ИнституированиеТеория происхождения христианства / Христос после Иисуса / ИнституированиеСтраница 5
Ириней, наставник Тертуллиана из Африки, Климента из Александрии и Ипполита из Рима, представлял критическую стадию в стандартизации верований и институтов. Его действия, направленные на создание организованной централизации, были продолжены вселенскими соборами, а намного позже — папством и логически завершились постановлением I Ватиканского собора 1870 г. о непогрешимости папы.
За некоторое время до возникновения упомянутого выше кодекса из четырех евангелий сами эти евангелия стали священными. В течение длительного времени сирийская Церковь, например, пользовалась чем-то вроде «гармонии» евангелий, переработав все четыре евангелия в одно. Кроме того, Евангелие от Иоанна, которое очень плохо согласуется — с точки зрения интеграции — с остальными тремя (синоптическими) евангелиями, иногда оспаривалось, но безрезультатно; с другой стороны, те, кто оспаривал его подлинность, то есть его пригодность, никогда не обвиняли его в ереси.

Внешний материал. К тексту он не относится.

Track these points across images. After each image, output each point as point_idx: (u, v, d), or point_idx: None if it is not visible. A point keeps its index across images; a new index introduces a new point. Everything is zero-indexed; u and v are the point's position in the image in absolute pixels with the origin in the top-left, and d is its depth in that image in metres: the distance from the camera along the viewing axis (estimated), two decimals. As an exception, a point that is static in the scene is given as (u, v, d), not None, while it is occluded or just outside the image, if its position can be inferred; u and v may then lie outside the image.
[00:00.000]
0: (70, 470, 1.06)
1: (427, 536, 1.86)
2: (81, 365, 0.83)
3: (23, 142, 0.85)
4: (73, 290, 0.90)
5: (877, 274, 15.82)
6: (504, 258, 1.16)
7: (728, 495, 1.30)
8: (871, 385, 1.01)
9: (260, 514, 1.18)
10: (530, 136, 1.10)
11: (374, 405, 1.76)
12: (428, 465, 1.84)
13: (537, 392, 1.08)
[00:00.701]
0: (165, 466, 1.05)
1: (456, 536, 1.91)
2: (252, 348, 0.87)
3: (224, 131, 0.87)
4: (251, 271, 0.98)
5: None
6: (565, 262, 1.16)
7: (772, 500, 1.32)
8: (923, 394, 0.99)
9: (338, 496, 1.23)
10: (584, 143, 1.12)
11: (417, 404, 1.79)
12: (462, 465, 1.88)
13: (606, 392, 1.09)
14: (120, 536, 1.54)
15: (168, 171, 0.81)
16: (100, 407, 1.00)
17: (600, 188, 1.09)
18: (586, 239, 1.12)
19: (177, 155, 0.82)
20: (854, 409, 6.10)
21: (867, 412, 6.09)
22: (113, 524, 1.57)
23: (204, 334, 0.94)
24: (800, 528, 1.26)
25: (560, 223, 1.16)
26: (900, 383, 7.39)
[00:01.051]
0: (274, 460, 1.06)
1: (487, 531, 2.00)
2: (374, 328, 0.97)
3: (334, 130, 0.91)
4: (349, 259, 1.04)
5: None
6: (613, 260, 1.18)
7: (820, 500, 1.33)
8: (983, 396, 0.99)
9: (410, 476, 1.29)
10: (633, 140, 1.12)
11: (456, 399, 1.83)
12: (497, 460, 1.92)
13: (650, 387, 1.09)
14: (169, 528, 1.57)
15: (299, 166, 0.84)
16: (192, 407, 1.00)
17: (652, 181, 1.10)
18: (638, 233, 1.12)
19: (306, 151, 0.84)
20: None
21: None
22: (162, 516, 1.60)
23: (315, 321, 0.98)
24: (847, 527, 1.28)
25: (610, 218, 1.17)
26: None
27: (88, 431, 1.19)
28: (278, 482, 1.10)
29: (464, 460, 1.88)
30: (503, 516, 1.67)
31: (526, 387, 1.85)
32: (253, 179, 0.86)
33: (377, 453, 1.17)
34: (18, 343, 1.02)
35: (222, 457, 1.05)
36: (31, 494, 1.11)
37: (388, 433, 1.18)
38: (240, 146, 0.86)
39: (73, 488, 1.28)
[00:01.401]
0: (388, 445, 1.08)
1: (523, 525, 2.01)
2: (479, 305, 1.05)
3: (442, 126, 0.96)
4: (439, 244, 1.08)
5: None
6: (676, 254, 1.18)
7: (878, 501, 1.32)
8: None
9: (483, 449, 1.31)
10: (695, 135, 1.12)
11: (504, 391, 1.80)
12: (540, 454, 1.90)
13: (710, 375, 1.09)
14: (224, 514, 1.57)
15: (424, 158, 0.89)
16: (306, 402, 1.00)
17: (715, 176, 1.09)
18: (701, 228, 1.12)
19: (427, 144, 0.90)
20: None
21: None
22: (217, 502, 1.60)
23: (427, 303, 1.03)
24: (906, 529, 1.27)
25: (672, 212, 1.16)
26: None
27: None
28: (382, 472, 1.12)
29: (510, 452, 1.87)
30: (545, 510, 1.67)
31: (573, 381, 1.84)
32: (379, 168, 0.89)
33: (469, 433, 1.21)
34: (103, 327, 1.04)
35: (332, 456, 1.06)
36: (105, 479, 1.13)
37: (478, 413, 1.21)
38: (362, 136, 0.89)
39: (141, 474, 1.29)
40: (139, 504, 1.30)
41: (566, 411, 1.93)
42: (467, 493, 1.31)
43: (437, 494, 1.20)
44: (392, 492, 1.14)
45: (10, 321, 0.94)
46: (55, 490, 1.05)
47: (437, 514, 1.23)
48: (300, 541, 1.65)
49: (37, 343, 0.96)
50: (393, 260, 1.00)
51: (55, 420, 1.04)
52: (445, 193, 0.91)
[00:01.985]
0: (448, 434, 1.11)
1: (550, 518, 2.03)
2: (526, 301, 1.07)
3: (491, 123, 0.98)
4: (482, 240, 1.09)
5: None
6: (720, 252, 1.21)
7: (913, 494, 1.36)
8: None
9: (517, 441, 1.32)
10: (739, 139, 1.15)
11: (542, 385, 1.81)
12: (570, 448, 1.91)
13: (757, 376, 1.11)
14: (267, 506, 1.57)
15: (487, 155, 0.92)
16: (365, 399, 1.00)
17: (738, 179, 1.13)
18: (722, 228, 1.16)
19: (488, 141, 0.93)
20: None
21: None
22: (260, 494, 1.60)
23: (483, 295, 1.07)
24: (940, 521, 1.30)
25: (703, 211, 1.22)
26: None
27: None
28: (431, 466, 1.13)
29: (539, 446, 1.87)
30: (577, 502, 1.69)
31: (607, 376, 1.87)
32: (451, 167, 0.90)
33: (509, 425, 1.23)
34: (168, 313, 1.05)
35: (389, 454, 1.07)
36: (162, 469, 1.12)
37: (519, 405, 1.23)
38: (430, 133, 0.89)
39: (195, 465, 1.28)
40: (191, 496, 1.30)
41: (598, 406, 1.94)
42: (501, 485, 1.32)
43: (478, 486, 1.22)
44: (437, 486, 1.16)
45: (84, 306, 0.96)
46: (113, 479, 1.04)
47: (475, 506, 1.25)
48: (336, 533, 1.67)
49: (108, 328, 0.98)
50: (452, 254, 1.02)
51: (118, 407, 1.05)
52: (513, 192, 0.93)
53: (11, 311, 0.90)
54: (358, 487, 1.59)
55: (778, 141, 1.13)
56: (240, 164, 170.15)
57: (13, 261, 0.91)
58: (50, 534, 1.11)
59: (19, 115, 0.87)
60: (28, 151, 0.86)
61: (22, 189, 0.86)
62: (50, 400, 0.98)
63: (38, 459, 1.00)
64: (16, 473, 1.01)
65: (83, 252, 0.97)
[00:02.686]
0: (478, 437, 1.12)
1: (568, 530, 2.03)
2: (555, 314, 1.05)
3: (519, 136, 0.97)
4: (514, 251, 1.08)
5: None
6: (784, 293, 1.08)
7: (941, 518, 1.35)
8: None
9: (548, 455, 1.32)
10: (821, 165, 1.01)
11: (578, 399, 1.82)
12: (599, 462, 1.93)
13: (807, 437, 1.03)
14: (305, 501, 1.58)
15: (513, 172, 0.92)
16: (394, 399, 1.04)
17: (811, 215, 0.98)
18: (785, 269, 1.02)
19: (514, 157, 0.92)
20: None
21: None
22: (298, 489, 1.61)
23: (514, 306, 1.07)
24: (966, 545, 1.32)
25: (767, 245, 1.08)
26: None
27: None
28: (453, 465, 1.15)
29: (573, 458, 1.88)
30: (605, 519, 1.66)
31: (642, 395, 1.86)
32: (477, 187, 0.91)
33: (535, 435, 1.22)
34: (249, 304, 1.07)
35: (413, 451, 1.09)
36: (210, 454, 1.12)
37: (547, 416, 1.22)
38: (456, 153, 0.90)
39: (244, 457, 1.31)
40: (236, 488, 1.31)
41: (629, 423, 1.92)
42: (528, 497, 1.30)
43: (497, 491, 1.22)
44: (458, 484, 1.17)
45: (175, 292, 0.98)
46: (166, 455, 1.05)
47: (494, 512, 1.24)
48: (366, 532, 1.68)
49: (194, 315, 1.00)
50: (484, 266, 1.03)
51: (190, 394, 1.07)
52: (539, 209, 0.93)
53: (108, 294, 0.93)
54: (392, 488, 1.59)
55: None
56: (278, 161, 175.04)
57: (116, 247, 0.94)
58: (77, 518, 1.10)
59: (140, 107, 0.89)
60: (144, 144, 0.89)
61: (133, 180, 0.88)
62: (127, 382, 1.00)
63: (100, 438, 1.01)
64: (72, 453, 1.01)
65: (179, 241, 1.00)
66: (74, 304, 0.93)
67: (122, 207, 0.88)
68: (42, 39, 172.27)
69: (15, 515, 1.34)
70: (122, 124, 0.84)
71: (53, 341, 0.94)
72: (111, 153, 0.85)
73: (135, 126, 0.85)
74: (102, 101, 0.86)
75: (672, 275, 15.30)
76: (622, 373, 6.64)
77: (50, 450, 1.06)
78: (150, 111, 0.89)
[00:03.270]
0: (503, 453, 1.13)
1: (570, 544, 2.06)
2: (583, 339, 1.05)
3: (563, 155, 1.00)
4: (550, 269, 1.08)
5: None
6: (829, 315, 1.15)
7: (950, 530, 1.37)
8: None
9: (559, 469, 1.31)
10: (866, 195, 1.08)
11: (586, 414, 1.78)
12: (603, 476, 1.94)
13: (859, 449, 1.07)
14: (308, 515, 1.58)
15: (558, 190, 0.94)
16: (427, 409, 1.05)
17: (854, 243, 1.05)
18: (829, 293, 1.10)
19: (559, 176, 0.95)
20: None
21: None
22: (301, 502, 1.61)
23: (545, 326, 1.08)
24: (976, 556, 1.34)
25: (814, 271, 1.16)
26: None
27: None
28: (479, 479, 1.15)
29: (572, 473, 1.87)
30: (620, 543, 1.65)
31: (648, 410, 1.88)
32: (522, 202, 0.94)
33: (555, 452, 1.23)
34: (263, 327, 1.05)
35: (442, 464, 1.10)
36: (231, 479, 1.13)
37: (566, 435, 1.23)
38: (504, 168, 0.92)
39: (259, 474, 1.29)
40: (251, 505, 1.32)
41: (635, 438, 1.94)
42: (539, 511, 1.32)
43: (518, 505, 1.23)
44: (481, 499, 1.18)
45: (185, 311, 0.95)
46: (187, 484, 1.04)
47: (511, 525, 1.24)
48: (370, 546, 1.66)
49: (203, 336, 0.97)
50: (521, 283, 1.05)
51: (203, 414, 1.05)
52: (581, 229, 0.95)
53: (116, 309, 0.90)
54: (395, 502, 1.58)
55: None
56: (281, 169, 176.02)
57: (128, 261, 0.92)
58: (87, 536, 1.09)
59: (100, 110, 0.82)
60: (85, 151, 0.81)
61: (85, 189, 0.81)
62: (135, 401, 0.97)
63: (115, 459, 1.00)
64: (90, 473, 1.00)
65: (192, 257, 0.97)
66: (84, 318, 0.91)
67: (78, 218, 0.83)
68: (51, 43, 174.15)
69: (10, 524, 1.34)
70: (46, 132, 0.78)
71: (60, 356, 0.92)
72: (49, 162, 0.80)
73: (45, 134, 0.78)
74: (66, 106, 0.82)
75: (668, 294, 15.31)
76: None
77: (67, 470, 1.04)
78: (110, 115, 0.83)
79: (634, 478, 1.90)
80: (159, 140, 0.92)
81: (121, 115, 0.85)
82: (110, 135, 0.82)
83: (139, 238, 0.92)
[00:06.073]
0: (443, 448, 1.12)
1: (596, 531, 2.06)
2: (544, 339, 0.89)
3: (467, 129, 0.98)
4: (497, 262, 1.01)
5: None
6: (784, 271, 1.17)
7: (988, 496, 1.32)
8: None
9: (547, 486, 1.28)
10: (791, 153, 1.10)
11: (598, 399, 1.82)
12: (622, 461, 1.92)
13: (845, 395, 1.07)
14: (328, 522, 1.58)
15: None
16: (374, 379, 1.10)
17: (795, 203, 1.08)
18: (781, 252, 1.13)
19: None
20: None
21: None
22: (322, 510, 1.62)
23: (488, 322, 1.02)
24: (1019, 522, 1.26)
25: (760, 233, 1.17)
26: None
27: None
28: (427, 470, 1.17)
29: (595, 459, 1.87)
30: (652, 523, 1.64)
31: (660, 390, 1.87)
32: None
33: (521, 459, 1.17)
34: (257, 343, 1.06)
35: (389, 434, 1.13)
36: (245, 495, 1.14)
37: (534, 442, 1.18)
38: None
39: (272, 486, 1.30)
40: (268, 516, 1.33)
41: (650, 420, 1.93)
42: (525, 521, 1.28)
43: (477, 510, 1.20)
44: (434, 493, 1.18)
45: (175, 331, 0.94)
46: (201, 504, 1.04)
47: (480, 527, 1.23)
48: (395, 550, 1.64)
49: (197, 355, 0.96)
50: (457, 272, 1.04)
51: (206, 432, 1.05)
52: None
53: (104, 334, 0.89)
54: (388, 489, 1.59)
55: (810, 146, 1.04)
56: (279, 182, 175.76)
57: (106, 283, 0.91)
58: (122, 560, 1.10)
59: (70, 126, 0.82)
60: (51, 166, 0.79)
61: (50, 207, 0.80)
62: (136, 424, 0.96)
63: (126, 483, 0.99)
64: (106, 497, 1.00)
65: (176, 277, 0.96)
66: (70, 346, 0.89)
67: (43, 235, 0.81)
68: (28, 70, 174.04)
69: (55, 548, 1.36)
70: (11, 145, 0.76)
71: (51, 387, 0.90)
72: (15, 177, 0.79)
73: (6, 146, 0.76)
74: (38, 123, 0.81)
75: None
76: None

«Апостольский» раздел складывающегося канона, состоявший из десяти посланий, приписываемых Савлу и никогда не оспариваемых, был дополнен еще тремя (двумя посланиями к Тимофею и одним — к Титу), а также «соборными» апостольскими посланиями, в разных местах разными. Это был консенсус благодаря признанию Посланий 1 Петра и 1 Иоанна, со временем добавленным к пяти другим, что в итоге составило 7 посланий, которые с тех пор были приняты как официальные.
Вопрос о критериях, связанных с формированием канона, вряд ли ставился сколько-нибудь сознательно. Это было просто широко распространенное желание иметь информацию о Спасителе, которая бы могла признаваться надежной. Считалось, что наследие, приписываемое самой ранней фазе веры, нуждалось в документировании. Корни этого уходили в эпоху, когда создание евангелий как таковых не считалось опасным для общины, то есть задолго до образования центрального авторитета. После первой философской кампании Маркиона, приблизительно в 130—140 гг., распространилось такое ощущение, что чем шире база для появления документов, свидетельствующих о жизни Иисуса на земле и его значении, тем лучше. Если индивид, считавшийся «апостолом», мог создать какое-то «евангелие», то на это не было никакого возражения. Но при отсутствии центрального авторитета валидность такого «евангелия» устанавливалась не церковной властью, а только тем консенсусом, свидетельство которого было надежным.
Несомненно, сам этот факт, в конце концов, должен был быть поддержан как раз таким авторитетом. Например, какой стандарт здравого смысла мог быть применен при решении вопроса о валид-ности разнящихся между собой повествований четырех евангелий? Каким образом можно было оценить надежность авторов, кем бы они ни являлись? Например, то представление, что Матфей и Иоанн были апостолами, уже само по себе было решением некой церковной власти, еще до появления центра; надежность двух неапостолов — Марка и Луки — также должна была подтвердиться свыше.
В этот период «вдохновение свыше» также не имело отношения к делу: вплоть до следующего поколения, когда представление о «богодухновенности» было (под влиянием Оригена) перенесено из Ветхого Завета в Новый. До этого вопрос о «вдохновении свыше», когда речь шла об официальной книге, был бессмысленным; в сущности, именно идея, которая могла показаться привлекательной для людей, занятых этим предметом только после возникновения понятия «писания» как чего-то отличного от духа, достигла существенной степени формализации. В этот ранний период в принципе невозможен был конфликт между духом и книгой; сама по себе книга переплеталась с жизнью Церкви.
Разумеется, оперившаяся вера должна была противоборствовать многим соперничающим верам, не только самим мистериям, отпечатком которых (и одновременно их уничтожителем) она могла являться, и иудаизму, на вытеснение которого она могла претендовать, но и другим, о которых мы имеем только намеки, например культу, возникшему вокруг какого-то Симона Мага, самаритянина, который, по-видимому, действительно был соперником. Разумеется, он был только главой нехристианской секты, упомянутой в Новом Завете (Деян. 8:9 и след.), где он трактуется как самозванец, объявивший себя воплощением «великой силы», присущей Богу. Позже отцы Церкви толковали его (по-видимому, не имея никакой исторической информации) как отца «гностической ереси».
Конечно, именно гностицизм во всех своих формах (аскетизм, ритуализм, докетизм) в определенное время стал, по-видимому, стандартной формой новой веры. Принимая радикальную интерпретацию христологии, то есть делая воплощение абсолютным и таким образом устраняя из понятия Иисуса любую формулу человечности вообще, гностицизм расколол целое на Бога и мир, а также на спасение и мир. Если бы это учение возобладало, то, несомненно, оно трансформировало бы христианство в неорганизованную группу индивидов с чисто духовным взглядом на мир.